Required action:
Return every record verbatim.

[Collected data]
☆ ☆ ☆ ☆
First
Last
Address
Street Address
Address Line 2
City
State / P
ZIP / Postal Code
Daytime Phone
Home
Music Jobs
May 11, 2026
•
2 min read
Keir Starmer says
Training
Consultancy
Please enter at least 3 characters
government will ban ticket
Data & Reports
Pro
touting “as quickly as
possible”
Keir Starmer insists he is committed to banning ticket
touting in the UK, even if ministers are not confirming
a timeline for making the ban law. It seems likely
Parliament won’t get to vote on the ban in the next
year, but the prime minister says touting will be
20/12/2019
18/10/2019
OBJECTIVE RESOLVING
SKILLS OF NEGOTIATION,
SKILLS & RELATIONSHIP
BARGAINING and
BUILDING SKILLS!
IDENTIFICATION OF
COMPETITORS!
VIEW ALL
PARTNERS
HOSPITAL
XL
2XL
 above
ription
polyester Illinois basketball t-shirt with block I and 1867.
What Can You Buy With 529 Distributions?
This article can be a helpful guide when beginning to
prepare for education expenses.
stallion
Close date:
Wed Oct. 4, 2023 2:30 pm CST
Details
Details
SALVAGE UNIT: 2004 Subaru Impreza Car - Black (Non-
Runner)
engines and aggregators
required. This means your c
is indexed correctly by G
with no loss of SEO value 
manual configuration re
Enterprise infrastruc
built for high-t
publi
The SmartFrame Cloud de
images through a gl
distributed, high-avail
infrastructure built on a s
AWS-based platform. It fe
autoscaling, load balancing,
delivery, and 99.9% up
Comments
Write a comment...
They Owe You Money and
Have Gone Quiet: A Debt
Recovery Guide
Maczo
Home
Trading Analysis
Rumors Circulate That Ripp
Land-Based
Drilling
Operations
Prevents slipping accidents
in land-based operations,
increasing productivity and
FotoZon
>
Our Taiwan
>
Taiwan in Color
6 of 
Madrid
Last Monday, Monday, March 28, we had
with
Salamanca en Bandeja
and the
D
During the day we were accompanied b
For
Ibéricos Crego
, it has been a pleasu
☆ ☆ ☆ ☆
Task solution:
First
Last
Address
Street Address
Address Line 2
City
State / P
ZIP / Postal Code
Daytime Phone
Home
Music Jobs
May 11, 2026
•
2 min read
Keir Starmer says
Training
Consultancy
Please enter at least 3 characters
government will ban ticket
Data & Reports
Pro
touting “as quickly as
possible”
Keir Starmer insists he is committed to banning ticket
touting in the UK, even if ministers are not confirming
a timeline for making the ban law. It seems likely
Parliament won’t get to vote on the ban in the next
year, but the prime minister says touting will be
20/12/2019
18/10/2019
OBJECTIVE RESOLVING
SKILLS OF NEGOTIATION,
SKILLS & RELATIONSHIP
BARGAINING and
BUILDING SKILLS!
IDENTIFICATION OF
COMPETITORS!
VIEW ALL
PARTNERS
HOSPITAL
XL
2XL
 above
ription
polyester Illinois basketball t-shirt with block I and 1867.
What Can You Buy With 529 Distributions?
This article can be a helpful guide when beginning to
prepare for education expenses.
stallion
Close date:
Wed Oct. 4, 2023 2:30 pm CST
Details
Details
SALVAGE UNIT: 2004 Subaru Impreza Car - Black (Non-
Runner)
engines and aggregators
required. This means your c
is indexed correctly by G
with no loss of SEO value 
manual configuration re
Enterprise infrastruc
built for high-t
publi
The SmartFrame Cloud de
images through a gl
distributed, high-avail
infrastructure built on a s
AWS-based platform. It fe
autoscaling, load balancing,
delivery, and 99.9% up
Comments
Write a comment...
They Owe You Money and
Have Gone Quiet: A Debt
Recovery Guide
Maczo
Home
Trading Analysis
Rumors Circulate That Ripp
Land-Based
Drilling
Operations
Prevents slipping accidents
in land-based operations,
increasing productivity and
FotoZon
>
Our Taiwan
>
Taiwan in Color
6 of 
Madrid
Last Monday, Monday, March 28, we had
with
Salamanca en Bandeja
and the
D
During the day we were accompanied b
For
Ibéricos Crego
, it has been a pleasu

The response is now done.